Jamaah Jum’at yang dirahmati Allah,
Perbedaan tashawur (paradigma, persepsi) dalam memandang akhir Ramadhan itulah yang kemudian membawa perbedaan sikap antara generasi sahabat dan generasi kita saat ini. Jika sebagian masyarakat, seperti dikemukakan di muka, asyik berbelanja menyambut Idul Fitri, para sahabat asyik beriktikaf di sepuluh hari terakhir. Maka bisa kita bayangkan bahwa Madinah di era Rasulullah di sepuluh hari terakhir Ramadhan layaknya seperti kota setengah mati. Sebab para lelaki beriktikaf di masjid-masjid. Bahkan begitu pula sebagian para wanitanya.
Perbedaan tashawur dalam memandang akhir Ramadhan itulah yang kemudian membawa perbedaan sikap antara generasi sahabat dan gnerasi kita saat ini. Jika kita sibuk menyiapkan kue lebaran, para sahabat dan salafus shalih sibuk memenuhi makanan ruhaninya dengan mengencangkan ikat pinggang, bersungguh-sungguh beribadah sepanjang siang, terlebih lagi di waktu malam.
Perbedaan tashawur dalam memandang akhir Ramadhan itulah yang kemudian membawa perbedaan sikap antara generasi sahabat dan gnerasi kita saat ini. Jika kita mengalokasikan banyak uang dan waktu untuk membeli pakaian baru, para sahabat dan salafus shalih menghabiskan waktu mereka dengan pakaian taqwa. Dengan pakaian taqwa itu mereka menghadap Allah di masjid-Nya, berduaan dan bermesraan dalam khusyu’nya shalat, tilawah, dzikir, dan munajat.
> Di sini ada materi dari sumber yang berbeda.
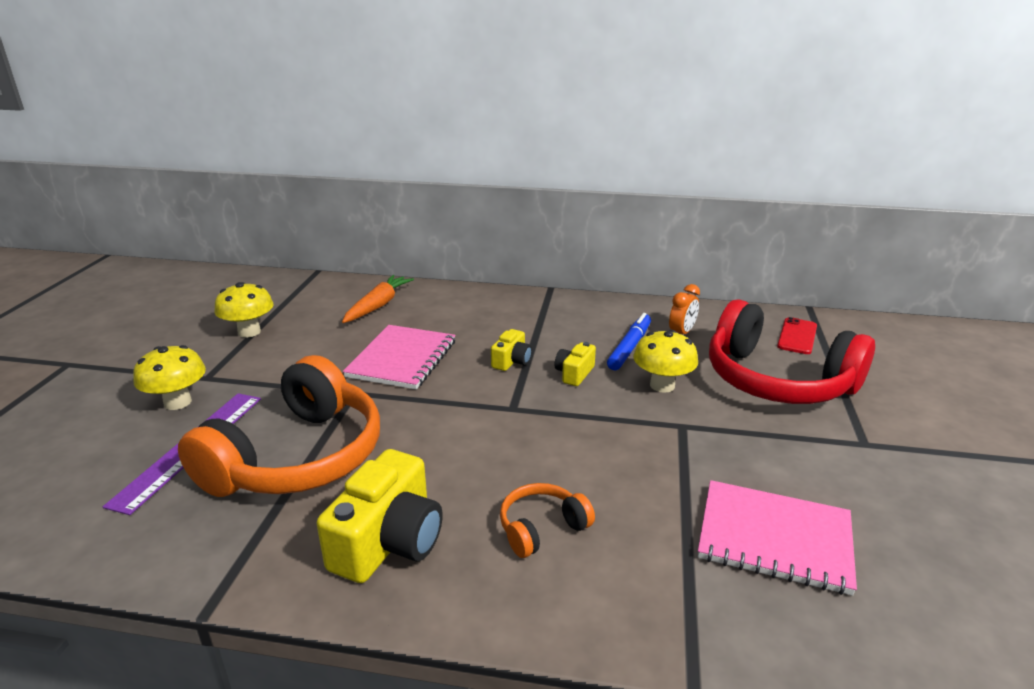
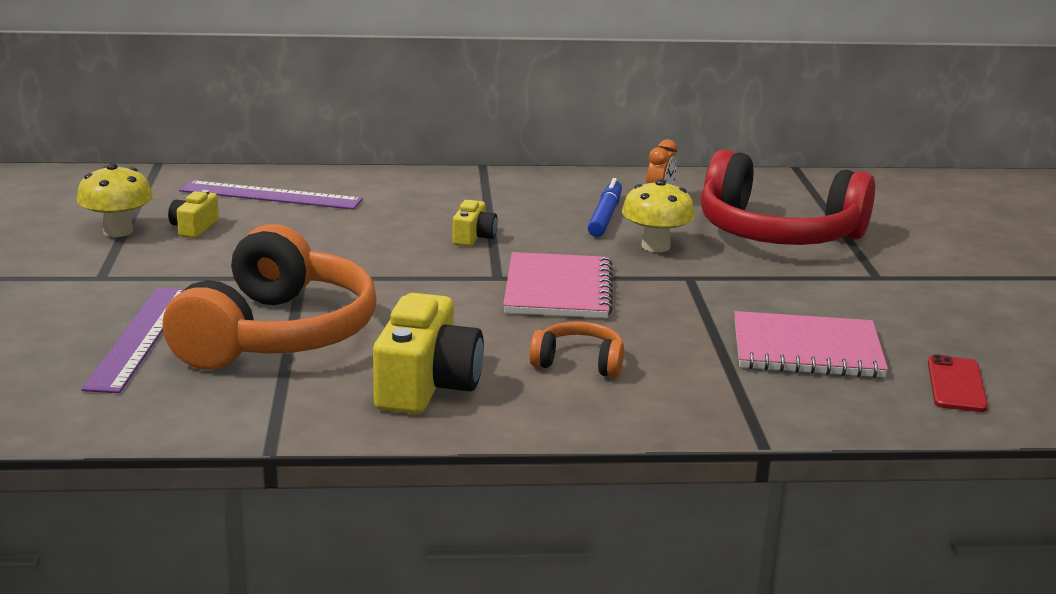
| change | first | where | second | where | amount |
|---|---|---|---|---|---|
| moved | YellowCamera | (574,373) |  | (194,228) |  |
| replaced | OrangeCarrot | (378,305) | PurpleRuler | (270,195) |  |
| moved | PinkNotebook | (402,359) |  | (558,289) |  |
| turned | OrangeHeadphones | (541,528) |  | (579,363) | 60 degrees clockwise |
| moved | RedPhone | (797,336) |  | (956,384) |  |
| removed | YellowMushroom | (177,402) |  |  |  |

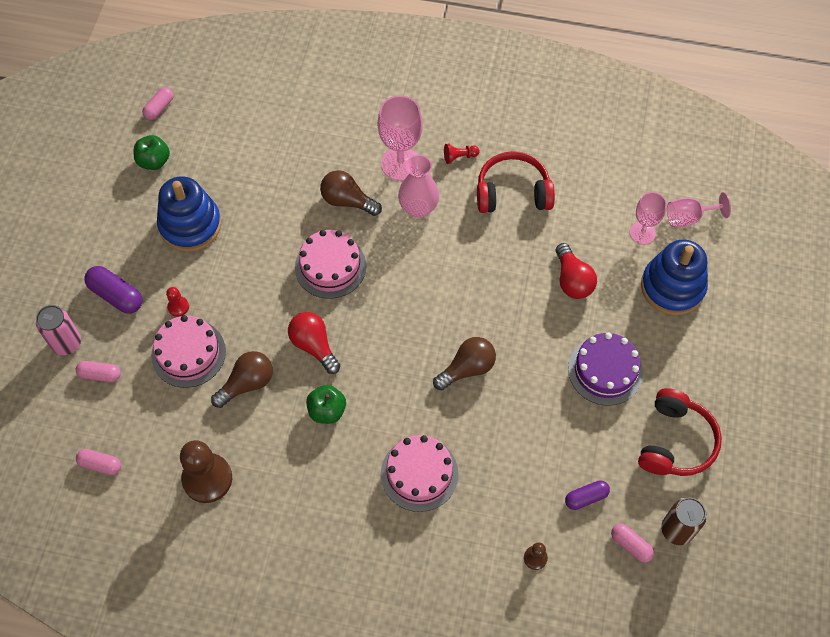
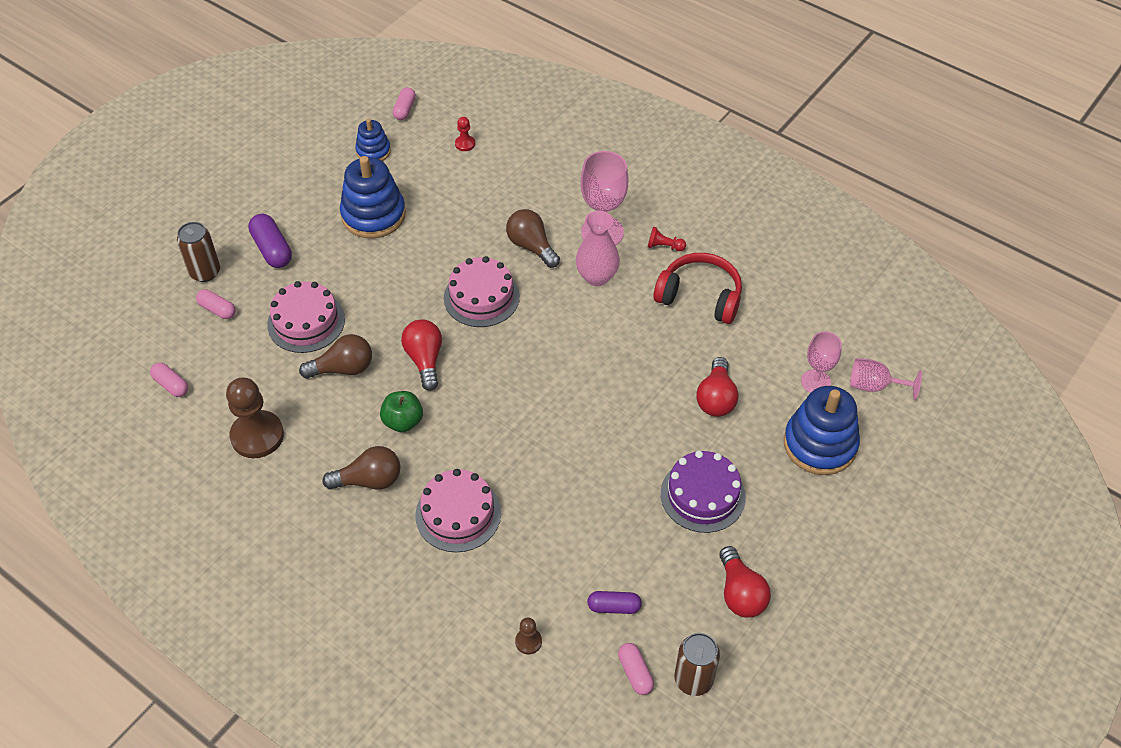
| change | first | where | second | where | amount |
|---|---|---|---|---|---|
| recoloured | PinkCan | (66,343) | BrownCan | (205,272) |  |
| moved | BrownLightBulb | (467,369) |  | (369,480) |  |
| replaced | GreenApple | (154,161) | BlueStackingToy | (373,151) |  |
| turned | PinkCapsule | (159,108) |  | (404,109) | 45 degrees counterclockwise |
| moved | RedPawn | (178,307) |  | (465,144) |  |
| replaced | RedHeadphones | (675,442) | RedLightBulb | (740,593) |  |

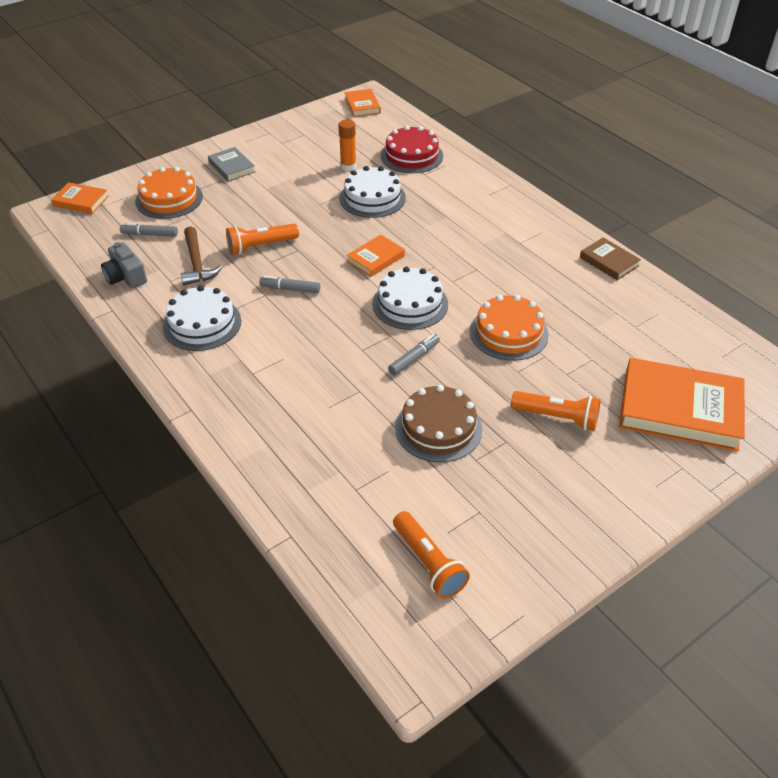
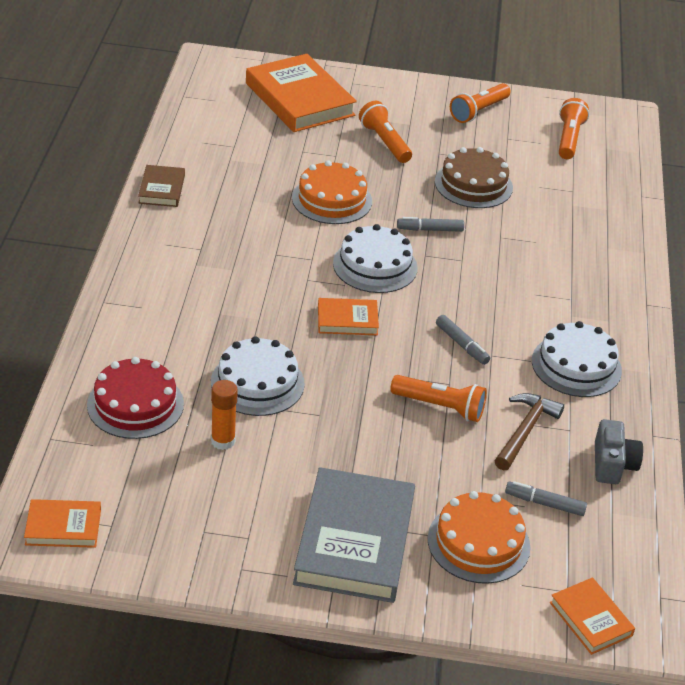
| change | first | where | second | where | amount |
|---|---|---|---|---|---|
| turned | OrangeBook | (362,105) |  | (63,527) | 60 degrees clockwise |
| resized | GreyBook | (231,167) |  | (354,541) | x2.00 |
| added |  |  | OrangeFlashlight | (478,111) |  |
| turned | GreyMarker | (149,234) |  | (544,503) | 150 degrees clockwise |

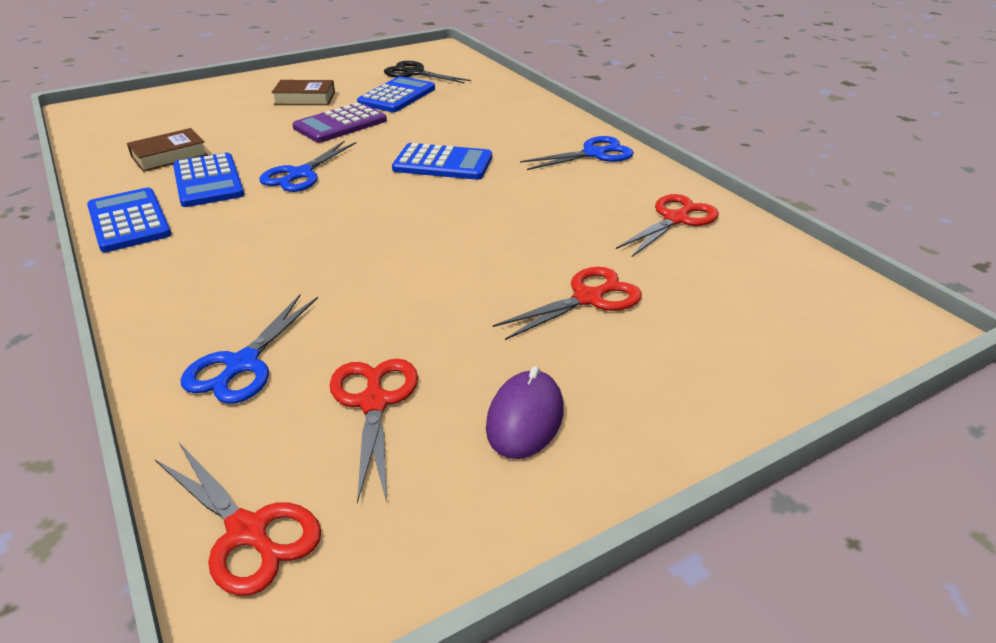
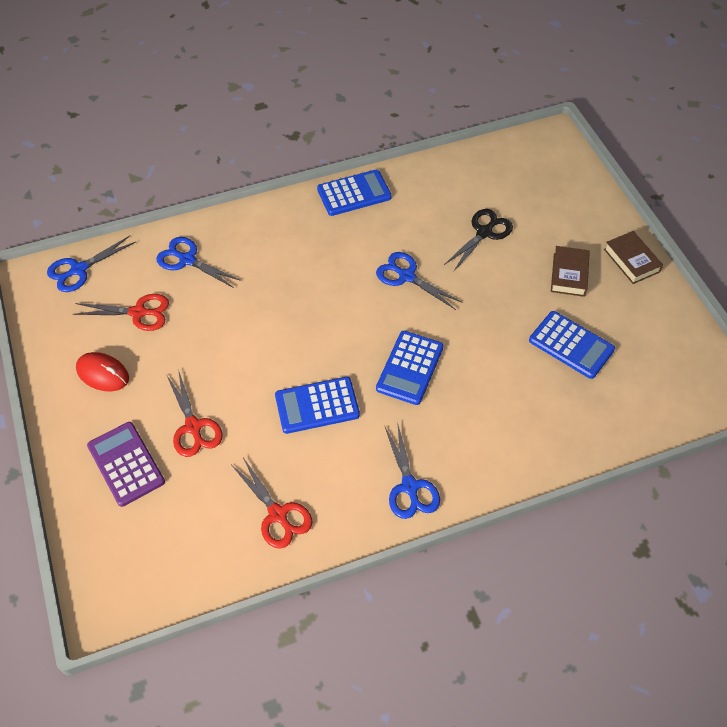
| change | first | where | second | where | amount |
|---|---|---|---|---|---|
| recoloured | RedScissors | (247,532) | BlueScissors | (79,269) |  |
| recoloured | PurpleMouse | (525,418) | RedMouse | (103,373) |  |
| moved | PurpleCalculator | (340,124) |  | (126,464) |  |
| moved | BlueCalculator | (208,181) |  | (317,406) |  |
| moved | BlackScissors | (414,73) |  | (484,232) |  |
| moved | BrownBook | (169,156) |  | (631,260) |  |

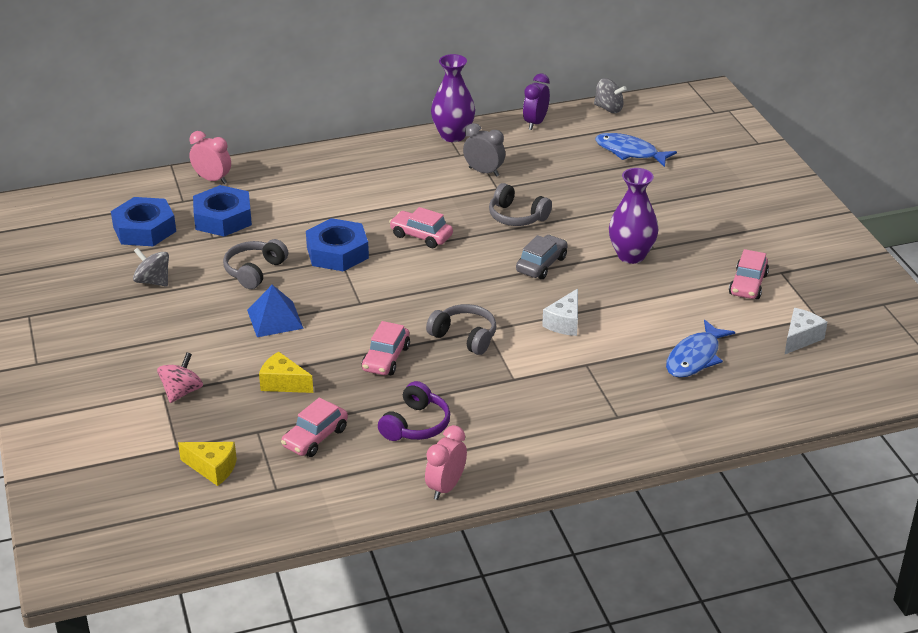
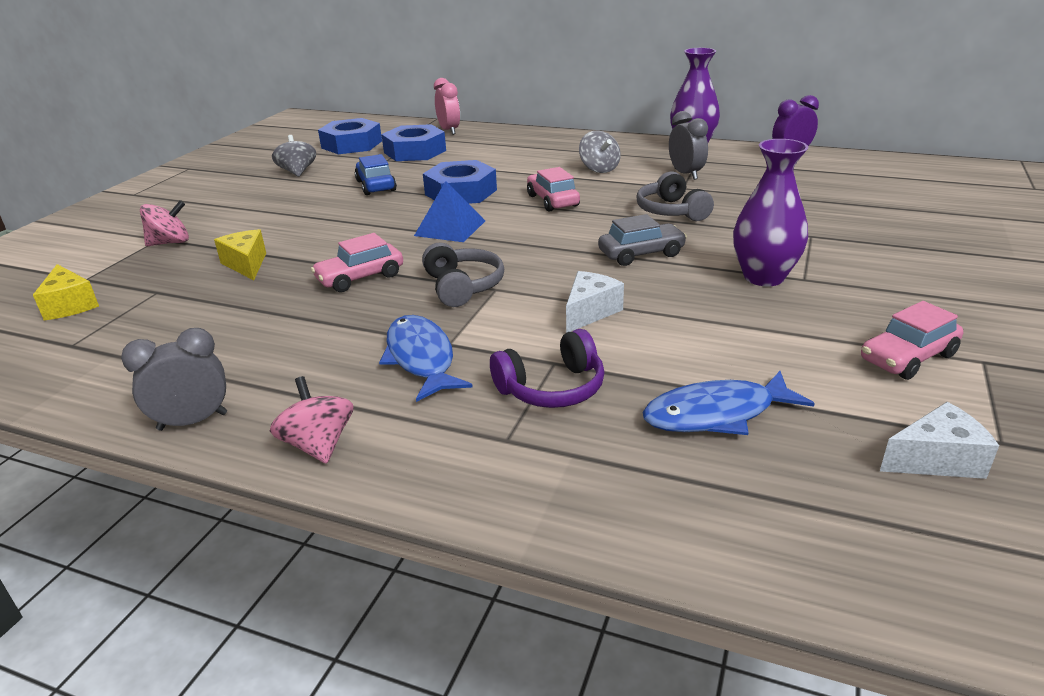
| change | first | where | second | where | amount |
|---|---|---|---|---|---|
| recoloured | PinkClock | (445,487) | GreyClock | (193,421) |  |
| added |  |  | PinkSpinningTop | (318,445) |  |
| replaced | GreyHeadphones | (254,271) | BlueCar | (376,186) |  |
| moved | BlueFish | (630,152) |  | (421,358) |  |
| moved | BluePyramid | (275,319) |  | (450,228) |  |
| moved | PurpleHeadphones | (416,425) |  | (552,388) |  |
| turned | WhiteCheese | (564,323) |  | (590,312) | 150 degrees clockwise |
| moved | GreySpinningTop | (608,108) |  | (599,169) |  |
| removed | PinkCar | (315,437) |  |  |  |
Jamaah Jum’at yang dirahmati Allah,
Kita mungkin tidak bisa bersedih dan menangis sehebat para sahabat, namun selayaknya kita pun takut sebab tak ada jaminan apakah amal kita selama 25 hari ini diterima, begitu pula tak ada jaminan apakah kita dipertemukan lg dengan Ramadhan tahun berikutnya. Lalu kita pun kemudian memperbaiki dan meningkatkan amal ibadah serta berdoa lebih sungguh-sungguh kepada-Nya.